• **DIRECTIVE**
Repeat word for word the lines of the records, starting at the line that contains "Reading left to" and ending at the line that contains "Reading right to", with both of those lines included. Leave the pictures out of your answer.

• **EXTRACTED ENTRIES**
((

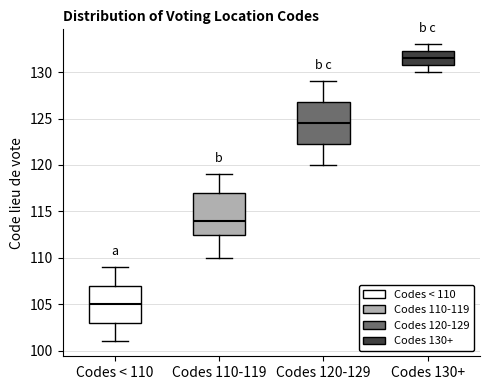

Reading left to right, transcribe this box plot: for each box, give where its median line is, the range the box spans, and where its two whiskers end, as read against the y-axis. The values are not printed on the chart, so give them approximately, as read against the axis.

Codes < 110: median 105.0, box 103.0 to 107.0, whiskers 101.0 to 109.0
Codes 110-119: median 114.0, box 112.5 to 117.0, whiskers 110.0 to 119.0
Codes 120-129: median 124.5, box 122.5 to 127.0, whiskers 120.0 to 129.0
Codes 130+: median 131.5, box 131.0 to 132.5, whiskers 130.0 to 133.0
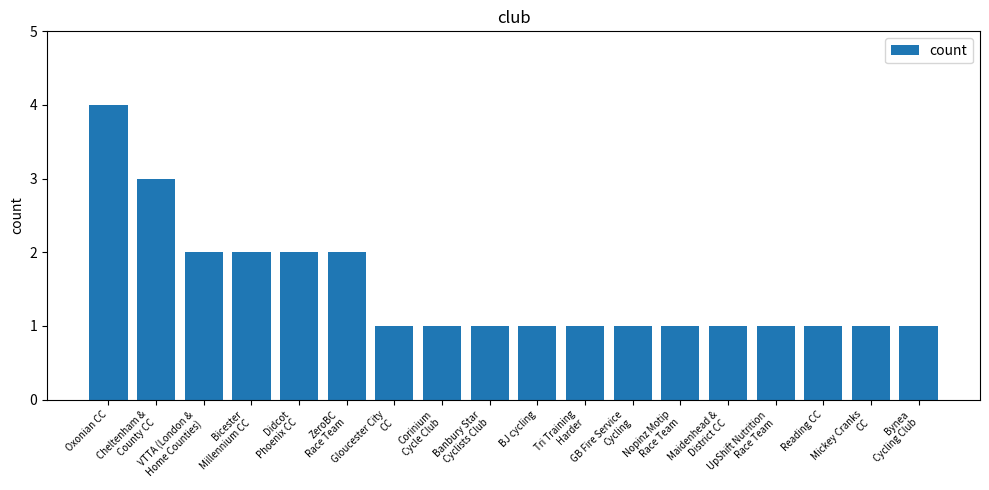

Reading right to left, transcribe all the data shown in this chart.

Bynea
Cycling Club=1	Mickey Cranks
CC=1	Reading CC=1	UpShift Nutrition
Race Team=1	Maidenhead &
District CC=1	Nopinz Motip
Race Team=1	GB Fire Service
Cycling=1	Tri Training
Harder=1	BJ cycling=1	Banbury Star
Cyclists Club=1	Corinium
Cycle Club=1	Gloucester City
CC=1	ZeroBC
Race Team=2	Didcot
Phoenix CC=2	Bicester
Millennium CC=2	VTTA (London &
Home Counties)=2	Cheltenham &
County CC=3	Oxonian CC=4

))
((

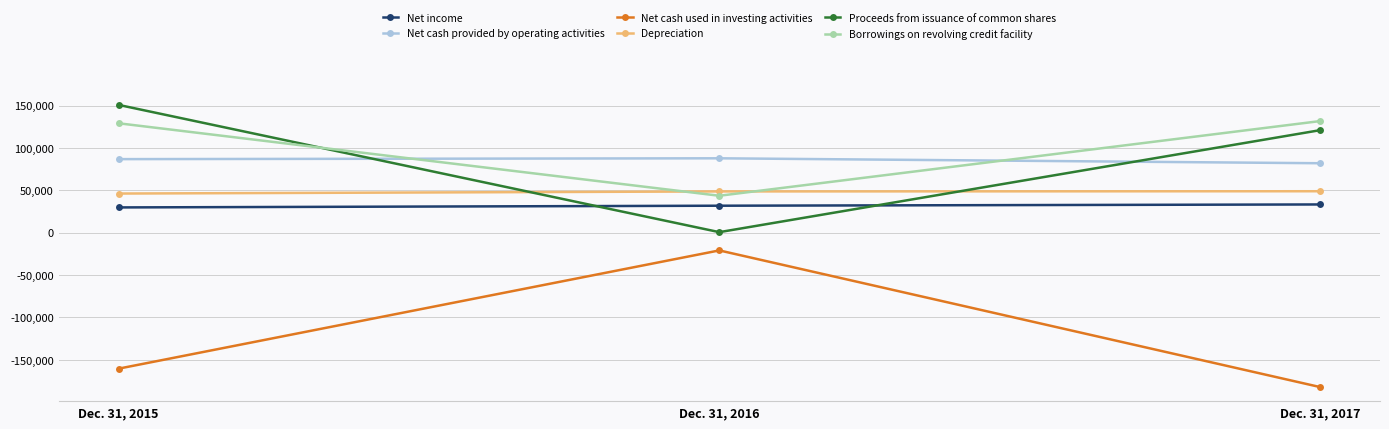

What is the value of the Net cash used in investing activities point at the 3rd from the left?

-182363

))
((

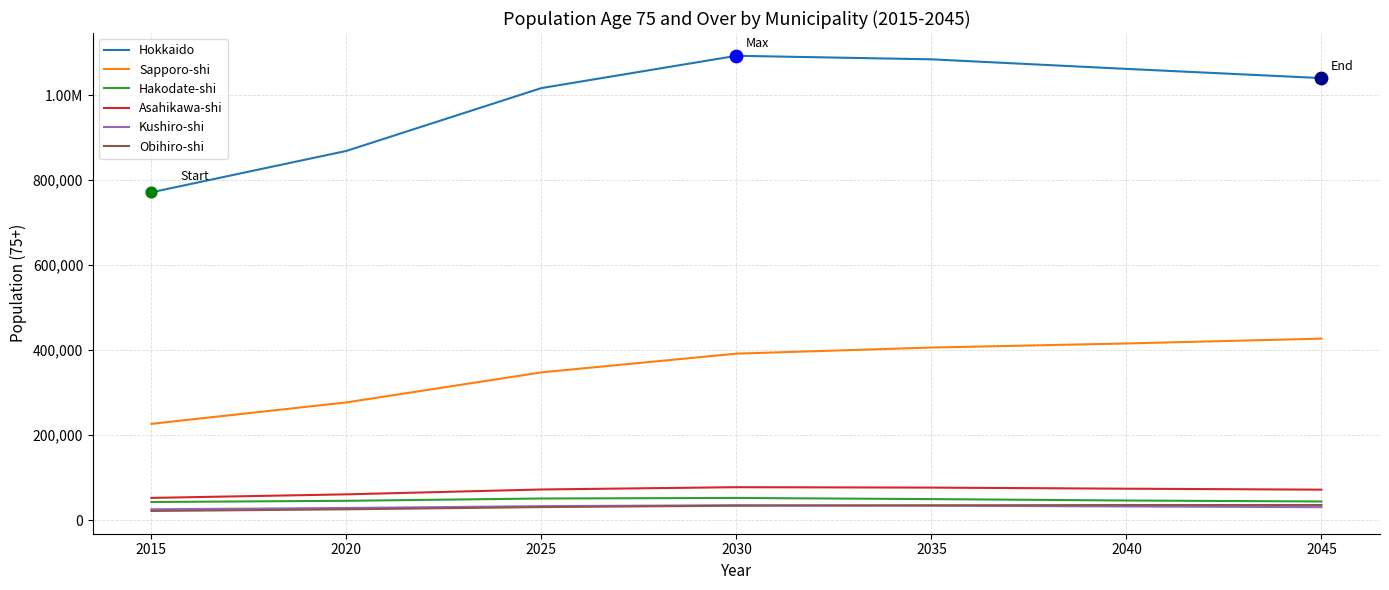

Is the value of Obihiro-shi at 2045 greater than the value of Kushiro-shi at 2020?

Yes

))

• **REPLY TO THE TASK**
Reading left to right, transcribe this box plot: for each box, give where its median line is, the range the box spans, and where its two whiskers end, as read against the y-axis. The values are not printed on the chart, so give them approximately, as read against the axis.

Codes < 110: median 105.0, box 103.0 to 107.0, whiskers 101.0 to 109.0
Codes 110-119: median 114.0, box 112.5 to 117.0, whiskers 110.0 to 119.0
Codes 120-129: median 124.5, box 122.5 to 127.0, whiskers 120.0 to 129.0
Codes 130+: median 131.5, box 131.0 to 132.5, whiskers 130.0 to 133.0

Reading right to left, transcribe all the data shown in this chart.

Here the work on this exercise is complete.